未成年者は単独で法律行為をすることができないためです(民法5条)。
このような場合は、未成年者の親が法定代理人として遺産分割協議に参加することになります。
しかし、その親自身が相続人である場合があります。
(例)夫が死亡。
相続人は、妻と子。
子供が未成年者の場合には、妻(未成年者の母)は自分自身も相続人にあたります。
このような場合には、母親の利益と子供の利益が相反する状態になります。
この状態では、母親は子供の代理人にはなれません。
このように、未成年者とその親が共に相続人になり、互いに利益が相反する場合には、未成年者が遺産分割によって不利益に扱われないようにするため、「特別代理人」を選任する必要があります。

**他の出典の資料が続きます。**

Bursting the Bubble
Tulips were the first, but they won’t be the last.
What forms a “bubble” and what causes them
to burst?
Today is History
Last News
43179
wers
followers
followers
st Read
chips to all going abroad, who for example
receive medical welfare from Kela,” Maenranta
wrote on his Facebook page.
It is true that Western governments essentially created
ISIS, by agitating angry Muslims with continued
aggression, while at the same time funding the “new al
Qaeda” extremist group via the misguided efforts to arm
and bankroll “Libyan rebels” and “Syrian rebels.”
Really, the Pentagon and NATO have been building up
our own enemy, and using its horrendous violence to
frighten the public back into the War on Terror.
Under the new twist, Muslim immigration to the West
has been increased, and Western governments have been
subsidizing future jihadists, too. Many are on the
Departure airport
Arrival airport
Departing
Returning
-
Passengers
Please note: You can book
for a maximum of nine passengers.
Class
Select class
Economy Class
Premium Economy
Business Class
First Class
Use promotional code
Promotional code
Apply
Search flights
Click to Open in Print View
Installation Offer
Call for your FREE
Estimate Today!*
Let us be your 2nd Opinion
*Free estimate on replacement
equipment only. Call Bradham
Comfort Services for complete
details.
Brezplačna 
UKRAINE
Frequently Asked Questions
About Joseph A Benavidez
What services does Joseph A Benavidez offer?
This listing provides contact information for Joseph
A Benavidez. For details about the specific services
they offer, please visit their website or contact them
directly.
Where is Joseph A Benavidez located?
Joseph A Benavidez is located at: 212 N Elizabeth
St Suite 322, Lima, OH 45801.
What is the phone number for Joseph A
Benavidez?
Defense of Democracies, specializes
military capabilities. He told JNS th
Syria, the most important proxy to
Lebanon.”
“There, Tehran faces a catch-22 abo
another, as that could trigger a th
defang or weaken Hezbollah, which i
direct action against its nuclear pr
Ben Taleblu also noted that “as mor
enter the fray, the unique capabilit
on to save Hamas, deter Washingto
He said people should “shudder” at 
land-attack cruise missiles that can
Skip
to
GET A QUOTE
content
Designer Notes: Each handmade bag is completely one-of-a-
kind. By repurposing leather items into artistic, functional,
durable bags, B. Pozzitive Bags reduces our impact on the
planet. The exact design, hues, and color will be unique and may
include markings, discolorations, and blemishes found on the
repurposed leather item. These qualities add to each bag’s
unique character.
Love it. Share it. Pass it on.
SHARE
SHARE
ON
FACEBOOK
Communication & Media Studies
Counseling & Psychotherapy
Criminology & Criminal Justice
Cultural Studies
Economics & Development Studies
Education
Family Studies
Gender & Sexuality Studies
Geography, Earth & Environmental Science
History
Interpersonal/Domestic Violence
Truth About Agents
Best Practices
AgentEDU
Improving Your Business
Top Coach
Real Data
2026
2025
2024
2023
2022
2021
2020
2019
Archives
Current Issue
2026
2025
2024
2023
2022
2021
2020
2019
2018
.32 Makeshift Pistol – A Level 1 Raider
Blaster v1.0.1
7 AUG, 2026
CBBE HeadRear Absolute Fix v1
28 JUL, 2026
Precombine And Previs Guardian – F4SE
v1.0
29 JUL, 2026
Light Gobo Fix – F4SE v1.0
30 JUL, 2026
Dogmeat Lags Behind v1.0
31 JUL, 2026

特別代理人の選任申立ては、未成年者の住所地を管轄する家庭裁判所に対して行います。
(2)特別代理人の選任申立手続き
特別代理人の選任申立てをすることができるのは、親権者と利害関係人などです。
先の例で言えば、未成年者の母親は申立てをすることができます。
申立てに当たっては、特別代理人の候補者を記載します。
親族(未成年者のおじ・おば・祖父母など)が特別代理人候補者になる場合が多いです。
申立ての際の必要書類は下記のとおりです。
・親権者、子の戸籍謄本、各1通
・特別代理人候補者の戸籍謄本
・遺産分割協議書の案
あらかじめ、どういう内容の遺産分割協議をするのか案を作り、申立書と一緒に提出します。
申立てをしてから特別代理人選任の審判がされるまで、1か月程度の時間かかります(事案や申立てをした裁判所によって異なります)。
審判が下りた後は、特別代理人が未成年者に代わって遺産分割協議を行います。
特別代理人が署名・押印をします。その際に、特別代理人の実印を使うことになります。